> **TO-DO ITEM**
Render the rows from the beginning through the line containing "until SUN 8:00 PM PD" as a numbered list, omitting blank lines.
/---
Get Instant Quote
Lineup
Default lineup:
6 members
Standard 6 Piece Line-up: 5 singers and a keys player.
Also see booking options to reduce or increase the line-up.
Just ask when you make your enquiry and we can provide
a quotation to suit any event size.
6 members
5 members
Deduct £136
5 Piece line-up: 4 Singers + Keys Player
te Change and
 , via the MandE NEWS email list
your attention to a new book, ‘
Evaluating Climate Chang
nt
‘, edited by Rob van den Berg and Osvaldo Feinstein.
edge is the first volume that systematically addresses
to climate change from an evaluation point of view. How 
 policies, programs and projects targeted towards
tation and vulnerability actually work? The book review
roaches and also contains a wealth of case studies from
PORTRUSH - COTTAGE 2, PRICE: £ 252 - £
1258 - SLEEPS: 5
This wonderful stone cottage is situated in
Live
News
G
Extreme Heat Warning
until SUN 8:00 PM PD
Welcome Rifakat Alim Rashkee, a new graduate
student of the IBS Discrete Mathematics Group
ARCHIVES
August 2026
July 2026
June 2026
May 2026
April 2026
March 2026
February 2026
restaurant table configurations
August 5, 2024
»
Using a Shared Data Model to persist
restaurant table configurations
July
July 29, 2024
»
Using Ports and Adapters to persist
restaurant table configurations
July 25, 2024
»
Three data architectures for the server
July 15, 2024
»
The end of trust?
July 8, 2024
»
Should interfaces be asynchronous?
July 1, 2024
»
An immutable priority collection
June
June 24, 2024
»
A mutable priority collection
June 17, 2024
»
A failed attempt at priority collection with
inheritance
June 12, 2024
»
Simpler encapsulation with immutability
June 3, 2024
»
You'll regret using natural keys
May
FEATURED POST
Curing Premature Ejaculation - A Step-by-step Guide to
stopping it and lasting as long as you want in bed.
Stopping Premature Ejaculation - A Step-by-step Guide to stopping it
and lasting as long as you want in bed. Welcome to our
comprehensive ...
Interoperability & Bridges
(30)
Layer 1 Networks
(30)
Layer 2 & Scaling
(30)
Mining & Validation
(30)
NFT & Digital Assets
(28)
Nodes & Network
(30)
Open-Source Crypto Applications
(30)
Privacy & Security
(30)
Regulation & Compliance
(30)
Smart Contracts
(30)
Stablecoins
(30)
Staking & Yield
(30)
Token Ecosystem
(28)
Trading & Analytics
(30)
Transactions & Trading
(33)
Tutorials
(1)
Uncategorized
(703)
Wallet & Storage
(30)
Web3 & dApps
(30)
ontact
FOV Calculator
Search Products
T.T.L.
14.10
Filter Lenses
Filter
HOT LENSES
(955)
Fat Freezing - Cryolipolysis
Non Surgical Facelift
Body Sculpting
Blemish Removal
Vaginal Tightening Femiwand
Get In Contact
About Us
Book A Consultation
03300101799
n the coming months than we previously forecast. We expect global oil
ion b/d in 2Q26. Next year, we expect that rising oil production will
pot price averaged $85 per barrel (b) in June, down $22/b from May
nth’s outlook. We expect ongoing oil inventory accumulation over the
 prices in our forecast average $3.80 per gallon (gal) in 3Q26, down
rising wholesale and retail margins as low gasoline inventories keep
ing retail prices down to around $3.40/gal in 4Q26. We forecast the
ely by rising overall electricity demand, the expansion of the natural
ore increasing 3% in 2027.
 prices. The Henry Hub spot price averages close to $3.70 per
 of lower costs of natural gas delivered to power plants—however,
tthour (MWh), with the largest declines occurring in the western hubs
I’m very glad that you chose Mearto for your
\---
> **WRITTEN RESPONSE**
1. Get Instant Quote
2. Lineup
3. Default lineup:
4. 6 members
5. Standard 6 Piece Line-up: 5 singers and a keys player.
6. Also see booking options to reduce or increase the line-up.
7. Just ask when you make your enquiry and we can provide
8. a quotation to suit any event size.
9. 6 members
10. 5 members
11. Deduct £136
12. 5 Piece line-up: 4 Singers + Keys Player
13. te Change and
14.  , via the MandE NEWS email list
15. your attention to a new book, ‘
16. Evaluating Climate Chang
17. nt
18. ‘, edited by Rob van den Berg and Osvaldo Feinstein.
19. edge is the first volume that systematically addresses
20. to climate change from an evaluation point of view. How 
21.  policies, programs and projects targeted towards
22. tation and vulnerability actually work? The book review
23. roaches and also contains a wealth of case studies from
24. PORTRUSH - COTTAGE 2, PRICE: £ 252 - £
25. 1258 - SLEEPS: 5
26. This wonderful stone cottage is situated in
27. Live
28. News
29. G
30. Extreme Heat Warning
31. until SUN 8:00 PM PD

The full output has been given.